Privacy Engineering at DoorDash Drive

November 14, 2023 8 Minute Read Backend 0

Alex Dougherty

Alexander Dougherty is a software engineer on the Merchant Tech Platform Team at DoorDash. His focus is on building versatile platforms that form the backbone of various software applications.

Privacy engineering overview

To facilitate deliveries, users must give us some personal information, including such things as names, addresses, and phone numbers, in a Drive API request. This information is needed for Dashers to know where and to whom to deliver an order. Because this information can be used to re-identify an individual, it could be used by a bad actor to cause harm, including identity theft and doxxing.

That’s why we want to ensure that this personal data is redacted (erased or obscured) from our platform within a reasonable period of time after a delivery is completed. That way, even if a bad actor gains unauthorized access to our database, personal data will no longer be there, preventing it from being misused.

Merchant-defined policies

On DoorDash Drive, merchants can configure redaction policies about when personal data related to their orders will be redacted.

If a merchant does not configure such a policy, we will set a default time for redacting the data anyway. It will not be allowed to persist indefinitely.

Asynchronous redaction

As is common practice in the industry, each user is associated with a unique user identifier. Personal data can propagate through many layers of a distributed system, so we associate instances of this data with an identifier.

As seen in Figure 1, an asynchronous redaction eligibility job combines various inputs to determine if a user is eligible for redaction, including merchant-defined policies, time at which drive orders were placed, and a mapping of where data has propagated. If the data is eligible for redaction, the job publishes a message to a Kafka topic, signaling to purge the data associated with this user. Each service that maintains a copy of this data will have a corresponding listener, which can kick off a process to redact the data from its tables.

Each process can be executed in parallel, bounding the overall redaction time to the longest individual process.

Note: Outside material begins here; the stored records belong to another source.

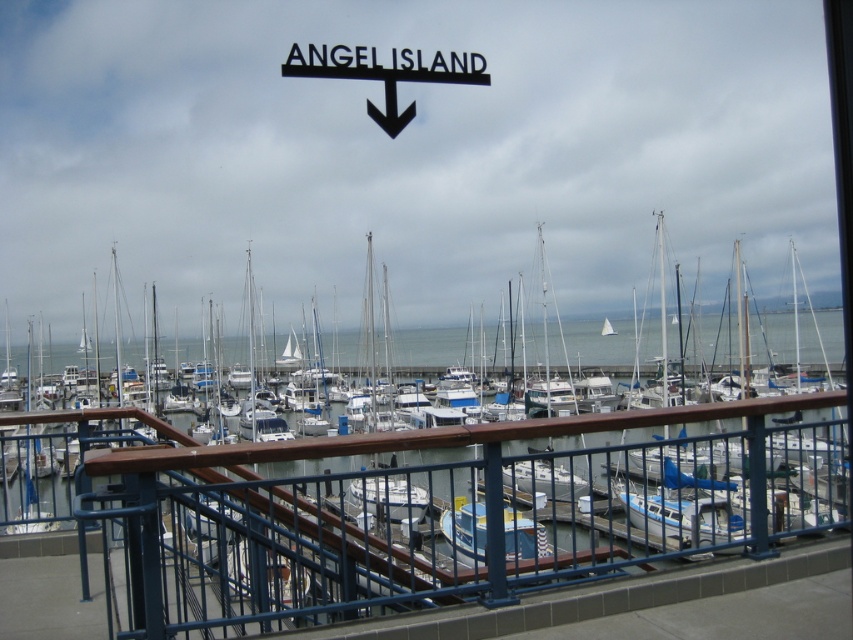
Is point (561, 577) positioned before point (345, 493)?

Yes, it is in front of point (345, 493).

Does white matte sailboat at center have a smaller size compared to blue metal railing at center?

No.

Locate an element on the screen. The image size is (853, 640). white matte sailboat at center is located at coordinates (424, 492).

This screenshot has width=853, height=640. Identify the location of blue metal railing at center. (453, 516).

Is blue metal railing at center taller than black metal sign at upper center?

Yes.

Is point (604, 428) in front of point (387, 77)?

Yes, point (604, 428) is closer to viewer.

At what (x,y) coordinates should I click in order to perform the action: click on blue metal railing at center. Please return your answer as a coordinate pair (x, y). Looking at the image, I should click on (453, 516).

Between point (408, 556) and point (341, 52), which one is positioned behind?

The point (408, 556) is more distant.

In the scene shown: Who is more distant from viewer, (695, 541) or (422, 77)?

The point (695, 541) is behind.

Where is `white matte sailboat at center`? white matte sailboat at center is located at coordinates (424, 492).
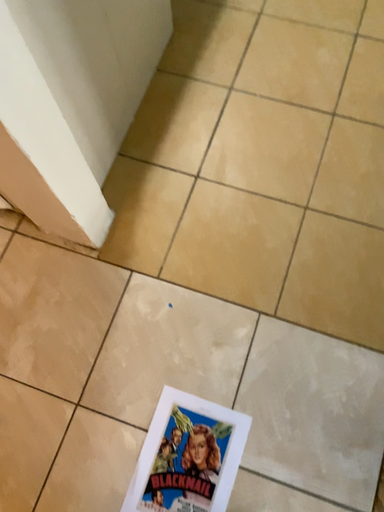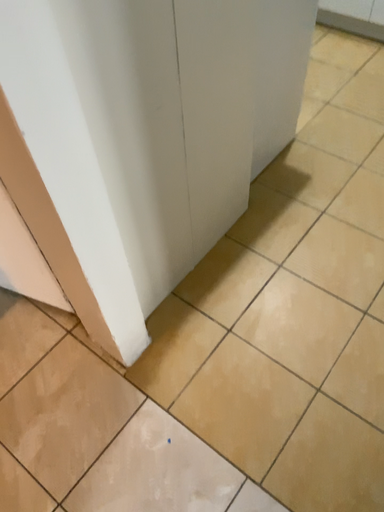
Question: Which way did the camera rotate in the video?

Choices:
 (A) rotated right
 (B) rotated left

Answer: (B)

The redaction is only considered successful after every process has signaled with a success acknowledgement.

*Figure 1: Synchronous flow of personal data into storage, with asynchronous process to execute redaction.*

Address geomasking

As an example, we can delve into a specific piece of data involved in the high-level flow, the user’s delivery address. In some cases, there is a false dichotomy between being able to protect sensitive personal information and being able to leverage the data for analytical purposes, including improving recommendations and generating valuable inferences. Address data, for instance, could be used to inform merchants where most of their orders are coming from or to help make recommendations to customers who are ordering from the same area. If we redact the data completely, we lose opportunities to improve our platform. Our challenge is to find a middle ground where we are able to effectively eliminate the risk of customer address data being misused while maintaining our ability to analyze location data to generate business opportunities.

Gaussian perturbation

To achieve that middle ground, we can transform into geographic coordinates — latitude and longitude — through a process called geocoding. As shown in Figure 2, we can then displace these coordinates in both direction and distance by a degree of randomness to mask the specific data.

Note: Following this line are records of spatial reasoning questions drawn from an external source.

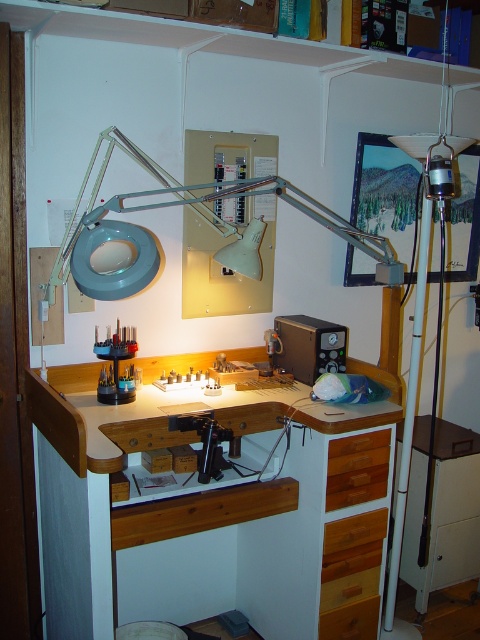
Can you confirm if wooden at center is positioned below matte plastic tool holder at center?

Correct, wooden at center is located below matte plastic tool holder at center.

Is point (166, 532) positioned after point (127, 352)?

No, (166, 532) is closer to viewer.

Where is `wooden at center`? wooden at center is located at coordinates (215, 515).

Is wooden drawer at lower right positioned in front of matte plastic tool holder at center?

Yes, wooden drawer at lower right is closer to the viewer.

Can you confirm if wooden drawer at lower right is positioned to the right of matte plastic tool holder at center?

Correct, you'll find wooden drawer at lower right to the right of matte plastic tool holder at center.

Where is `wooden drawer at lower right`? The height and width of the screenshot is (640, 480). wooden drawer at lower right is located at coordinates (351, 576).

Where is `wooden drawer at lower right`? The image size is (480, 640). wooden drawer at lower right is located at coordinates (351, 576).

In the scene shown: Measure the distance between point (111, 612) and camera.

Point (111, 612) is 5.19 feet away from camera.

Find the location of `wooden at center`. wooden at center is located at coordinates (215, 515).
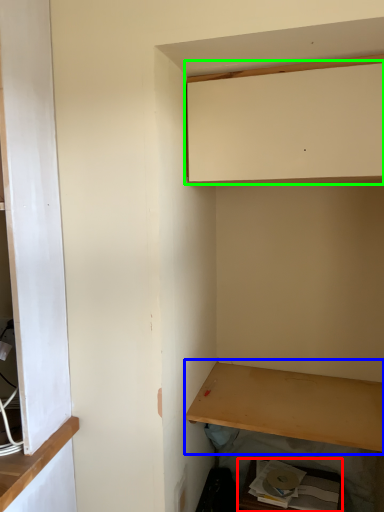
Question: Estimate the real-world distances between objects in this image. Which object is closer to cabinetry (highlighted by a red box), shelf (highlighted by a blue box) or cabinetry (highlighted by a green box)?

Choices:
 (A) shelf
 (B) cabinetry

Answer: (A)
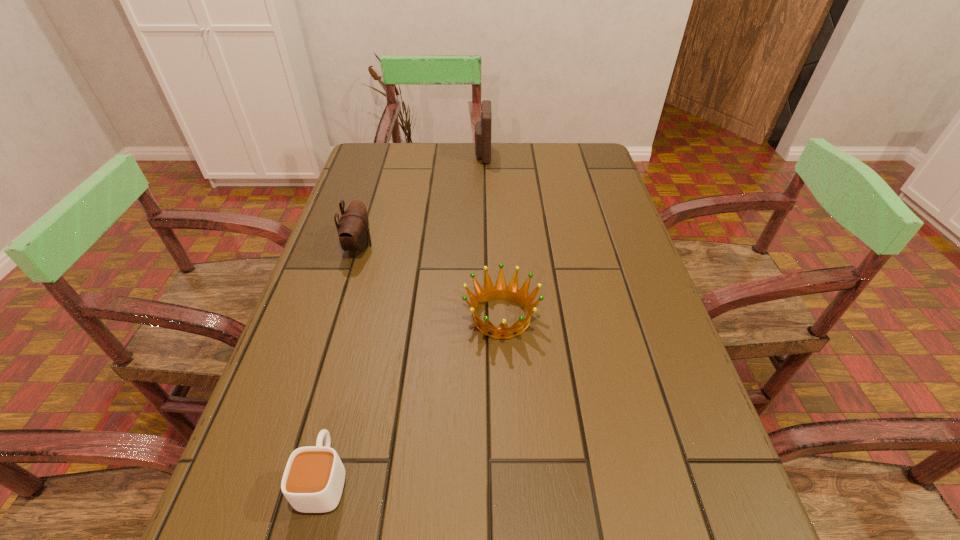
Locate an element on the screen. This screenshot has height=540, width=960. free region at the far right corner of the desktop is located at coordinates (569, 160).

What are the coordinates of `empty space that is in between the crown and the second tallest object` in the screenshot? It's located at (430, 281).

Locate an element on the screen. Image resolution: width=960 pixels, height=540 pixels. free area in between the second tallest object and the tallest object is located at coordinates (420, 200).

You are a GUI agent. You are given a task and a screenshot of the screen. Output one action in this format:
    pyautogui.click(x=<x>, y=<y>)
    Task: Click on the vacant space that is in between the farther pouch and the third farthest object
    
    Given the screenshot: What is the action you would take?
    (x=492, y=236)

This screenshot has height=540, width=960. In order to click on vacant space that is in between the cup and the crown in this screenshot , I will do `click(413, 397)`.

Where is `free space between the farther pouch and the nearer pouch`? The height and width of the screenshot is (540, 960). free space between the farther pouch and the nearer pouch is located at coordinates coord(420,200).

At what (x,y) coordinates should I click in order to perform the action: click on vacant area that lies between the shorter pouch and the second nearest object. Please return your answer as a coordinate pair (x, y). Looking at the image, I should click on (430, 281).

At what (x,y) coordinates should I click in order to perform the action: click on vacant space in between the crown and the cup. Please return your answer as a coordinate pair (x, y). This screenshot has width=960, height=540. Looking at the image, I should click on (413, 397).

Image resolution: width=960 pixels, height=540 pixels. Find the location of `vacant area that lies between the cup and the taller pouch`. vacant area that lies between the cup and the taller pouch is located at coordinates (403, 316).

The image size is (960, 540). I want to click on free space between the crown and the tallest object, so coord(492,236).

*Figure 2: Geomasking a given text address*

The distribution of these geomasked points follows a bimodal, Gaussian (normal) distribution. A regular Gaussian approach applies the same displacement to both latitude and longitude. A bimodal approach, on the other hand, applies different displacements to the latitude and longitude, which allows more precise control over the level of obfuscation and reduces the chance that the displacement is 0.

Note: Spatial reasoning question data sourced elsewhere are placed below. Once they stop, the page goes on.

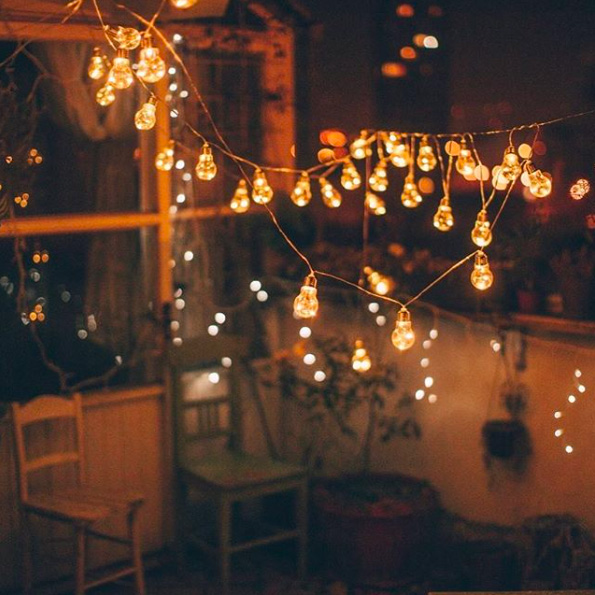
Where is `glass`? This screenshot has height=595, width=595. glass is located at coordinates (84, 305), (87, 172), (226, 111), (226, 262).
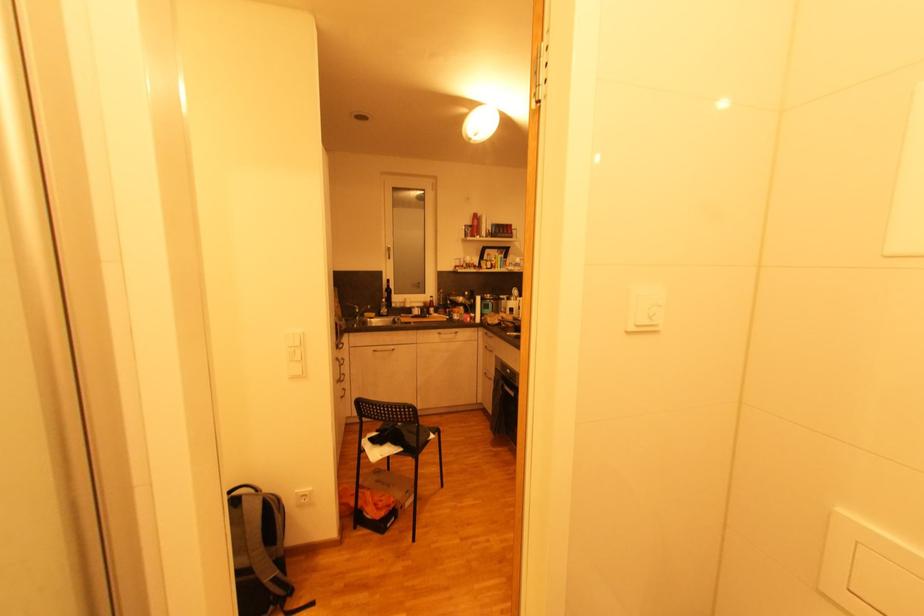
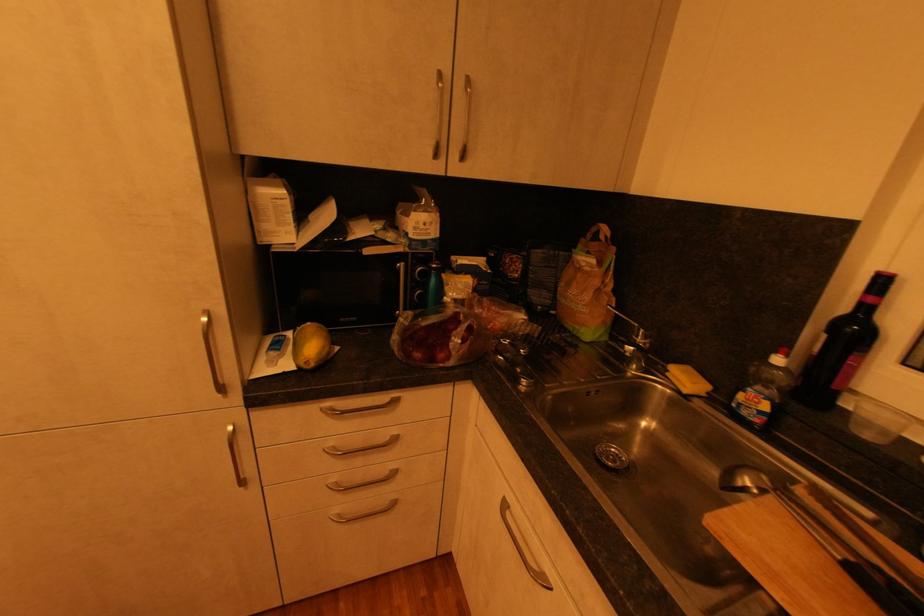
Where in the second image is the point corresponding to [380,352] from the first image?

(508, 507)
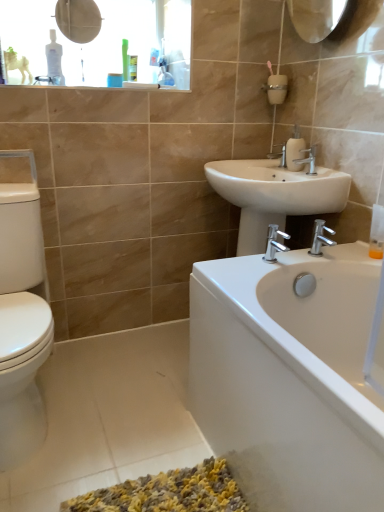
Question: From the image's perspective, does white glossy bathtub at lower right appear lower than matte plastic medicine cabinet at upper left?

Choices:
 (A) yes
 (B) no

Answer: (A)

Question: Considering the relative sizes of white glossy bathtub at lower right and matte plastic medicine cabinet at upper left in the image provided, is white glossy bathtub at lower right bigger than matte plastic medicine cabinet at upper left?

Choices:
 (A) yes
 (B) no

Answer: (A)

Question: Considering the relative sizes of white glossy bathtub at lower right and matte plastic medicine cabinet at upper left in the image provided, is white glossy bathtub at lower right taller than matte plastic medicine cabinet at upper left?

Choices:
 (A) yes
 (B) no

Answer: (A)

Question: Considering the relative sizes of white glossy bathtub at lower right and matte plastic medicine cabinet at upper left in the image provided, is white glossy bathtub at lower right wider than matte plastic medicine cabinet at upper left?

Choices:
 (A) no
 (B) yes

Answer: (B)

Question: From a real-world perspective, does white glossy bathtub at lower right stand above matte plastic medicine cabinet at upper left?

Choices:
 (A) yes
 (B) no

Answer: (B)

Question: Does white glossy bathtub at lower right have a lesser height compared to matte plastic medicine cabinet at upper left?

Choices:
 (A) no
 (B) yes

Answer: (A)

Question: Does matte plastic medicine cabinet at upper left have a larger size compared to silver metallic faucet at lower right, the 2th tap viewed from the top?

Choices:
 (A) no
 (B) yes

Answer: (B)

Question: Considering the relative sizes of matte plastic medicine cabinet at upper left and silver metallic faucet at lower right, the 2th tap viewed from the top, in the image provided, is matte plastic medicine cabinet at upper left smaller than silver metallic faucet at lower right, the 2th tap viewed from the top,?

Choices:
 (A) yes
 (B) no

Answer: (B)

Question: Does matte plastic medicine cabinet at upper left have a greater height compared to silver metallic faucet at lower right, the 1th tap from the bottom?

Choices:
 (A) no
 (B) yes

Answer: (B)

Question: Is there a large distance between matte plastic medicine cabinet at upper left and silver metallic faucet at lower right, marked as the second tap in a back-to-front arrangement?

Choices:
 (A) yes
 (B) no

Answer: (A)

Question: From a real-world perspective, does matte plastic medicine cabinet at upper left sit lower than silver metallic faucet at lower right, marked as the second tap in a back-to-front arrangement?

Choices:
 (A) no
 (B) yes

Answer: (A)

Question: Does matte plastic medicine cabinet at upper left lie behind silver metallic faucet at lower right, the 1th tap from the bottom?

Choices:
 (A) yes
 (B) no

Answer: (A)

Question: Does translucent plastic soap dispenser at right appear on the right side of white glossy bathtub at lower right?

Choices:
 (A) yes
 (B) no

Answer: (A)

The new geomasked point can modeled by the following equation

(Xnew, Ynew) = (Xο + Dx * cos(𝛩), Yο + Dy * sin(𝛩))

Xo, Yo: the original lat/long coordinates

Dx: the distance that we are to displace the latitude, randomly selected from a Gaussian distribution with mean value 0 and standard deviation σ_x

Dy: the distance that we are to displace the longitude, randomly selected from a Gaussian distribution with mean value 0 and standard deviation σ_y

𝛩: the angle between the original location and the geomasked location — a randomly selected value from the range [0, 2π]

This allows us to fine-tune the standard deviation (σ) of the Gaussian distribution to protect user privacy while also maintaining a sense of the original delivery area and the opportunity for location analytics.

Twitter case study

This process has been studied using Twitter location data as shown below in Figure 3:

*Figure 3:* *Diagram to compare clustering characteristics with standard deviation used.*

As the standard deviation increases, the cluster of tweet locations becomes more sparse, making it harder to pinpoint where the tweets originated.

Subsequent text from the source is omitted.